On the other hand, we suppose \(a_{i}^{\mathrm{T}}x^{*} < b_{i}\). It is easy to check \(a_{i}^{\mathrm{T}}x^{*} + ta_{i}^{\mathrm{T}}h \le b_{i}\) \((\forall i)\) holds if \(a_{i}^{\mathrm{T}}x^{*} = 0\) \((\forall i)\). Thus, we assume that there exists \(j = 1, \ldots, m\) such that \(a_{i}^{\mathrm{T}}h \neq 0\).

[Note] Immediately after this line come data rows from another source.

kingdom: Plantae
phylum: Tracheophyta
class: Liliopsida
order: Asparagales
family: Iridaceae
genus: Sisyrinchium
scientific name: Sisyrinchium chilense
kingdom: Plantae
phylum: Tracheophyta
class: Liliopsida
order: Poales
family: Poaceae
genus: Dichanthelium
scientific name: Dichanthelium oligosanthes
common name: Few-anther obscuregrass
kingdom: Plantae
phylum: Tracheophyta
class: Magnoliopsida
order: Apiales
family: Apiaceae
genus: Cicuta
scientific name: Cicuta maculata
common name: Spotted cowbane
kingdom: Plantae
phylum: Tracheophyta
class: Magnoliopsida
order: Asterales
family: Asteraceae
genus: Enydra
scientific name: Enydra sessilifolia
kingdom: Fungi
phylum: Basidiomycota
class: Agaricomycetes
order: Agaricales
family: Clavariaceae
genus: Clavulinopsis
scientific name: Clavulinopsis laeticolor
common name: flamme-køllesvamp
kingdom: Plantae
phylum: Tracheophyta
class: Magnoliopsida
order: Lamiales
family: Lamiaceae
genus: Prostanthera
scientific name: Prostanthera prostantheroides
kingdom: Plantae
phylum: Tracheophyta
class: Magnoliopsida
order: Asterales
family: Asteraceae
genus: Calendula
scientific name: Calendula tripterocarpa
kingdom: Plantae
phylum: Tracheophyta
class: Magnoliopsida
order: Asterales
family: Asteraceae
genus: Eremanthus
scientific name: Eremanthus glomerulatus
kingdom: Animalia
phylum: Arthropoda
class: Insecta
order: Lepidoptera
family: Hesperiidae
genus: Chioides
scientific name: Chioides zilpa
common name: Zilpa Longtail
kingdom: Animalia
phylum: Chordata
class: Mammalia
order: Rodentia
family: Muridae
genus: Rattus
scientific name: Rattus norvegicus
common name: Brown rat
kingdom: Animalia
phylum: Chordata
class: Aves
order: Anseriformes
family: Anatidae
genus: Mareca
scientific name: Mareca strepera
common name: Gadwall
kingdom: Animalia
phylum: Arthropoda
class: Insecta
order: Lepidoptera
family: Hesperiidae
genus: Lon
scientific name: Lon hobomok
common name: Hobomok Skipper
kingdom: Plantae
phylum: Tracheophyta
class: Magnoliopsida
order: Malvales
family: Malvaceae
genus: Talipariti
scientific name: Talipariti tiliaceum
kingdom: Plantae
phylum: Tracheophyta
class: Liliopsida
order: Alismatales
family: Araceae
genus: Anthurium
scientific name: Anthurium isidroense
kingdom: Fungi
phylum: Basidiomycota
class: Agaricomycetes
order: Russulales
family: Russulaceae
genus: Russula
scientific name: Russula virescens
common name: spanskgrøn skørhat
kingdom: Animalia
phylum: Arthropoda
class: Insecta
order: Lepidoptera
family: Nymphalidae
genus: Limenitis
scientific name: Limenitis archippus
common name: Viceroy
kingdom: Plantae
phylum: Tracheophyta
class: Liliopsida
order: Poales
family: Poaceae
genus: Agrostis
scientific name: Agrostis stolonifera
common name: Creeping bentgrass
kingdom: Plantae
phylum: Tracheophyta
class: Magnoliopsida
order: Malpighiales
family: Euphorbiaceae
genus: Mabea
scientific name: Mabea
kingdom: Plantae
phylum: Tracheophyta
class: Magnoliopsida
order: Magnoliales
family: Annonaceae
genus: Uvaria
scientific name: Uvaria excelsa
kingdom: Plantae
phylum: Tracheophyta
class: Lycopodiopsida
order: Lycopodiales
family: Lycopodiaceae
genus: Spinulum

Then
\[\delta := \frac{ \min \{ b_{j} - a_{j}^{\mathrm{T}}x^{*} \mid i = 1, \ldots, m, \ b_{j} \neq a_{j}^{\mathrm{T}}x^{*} \} }{ \max \{ a_{j}^{\mathrm{T}}h \mid j = 1, \ldots, m, \ a_{j}^{\mathrm{T}}h \neq 0 \} }\]Hence \(\delta > \forall t > 0\),
\[\begin{eqnarray} a_{i}^{\mathrm{T}}x^{*} + ta_{i}^{\mathrm{T}}h & < & a_{i}^{\mathrm{T}}x^{*} + \min \{ b_{j} - a_{j}^{\mathrm{T}}x^{*} \mid i = 1, \ldots, m, \ b_{j} \neq a_{j}^{\mathrm{T}}x^{*} \} \nonumber \\ & \le & b_{j} \nonumber \end{eqnarray}\]Therefore the equation \(\eqref{tangent_cone_polyhedral_cone_case_equivalent_transformation}\) holds.
Corresponding normal cone is
\[\begin{eqnarray} N_{I}(x^{*}) & = & \{ x \in \mathbb{R}_{\ge 0}^{n} \mid \forall h \in T_{I}(x^{*}), \quad h^{\mathrm{T}}x \ge 0 \} \nonumber \\ & = & \{ x \in \mathbb{R}_{\ge 0}^{n} \mid \forall h \in \mathbb{R}^{n}, \ \forall i \in J(x^{*}), \ a_{i}^{\mathrm{T}}h \le 0 \ \Rightarrow \ h^{\mathrm{T}}x \ge 0 \} \nonumber \\ & = & \{ x \in \mathbb{R}_{\ge 0}^{n} \mid \forall i \in J(x^{*}), \quad h^{\mathrm{T}}a_{i} \le 0 \ \Rightarrow \ h^{\mathrm{T}}x \ge 0 \} \nonumber \\ & = & \{ x \in \mathbb{R}_{\ge 0}^{n} \mid \lambda \in \mathbb{R}_{\ge 0}^{m}, \quad x = \sum_{i \in J(x^{*})} \lambda_{i}(-a_{i}) \} \quad (\because \text{homogeneous farkas's lemma}) \end{eqnarray}\]See farkas’s lemma.
By remark, \(x^{*}\) is minimizer of $f$ if and only if
\[\exists \lambda \in \mathbb{R}_{\ge 0}^{m}, \ \text{ s.t. } \ \nabla f(x^{*}) = - \sum_{i \in J(x^{*})} \lambda_{i}^{*} a_{i}\]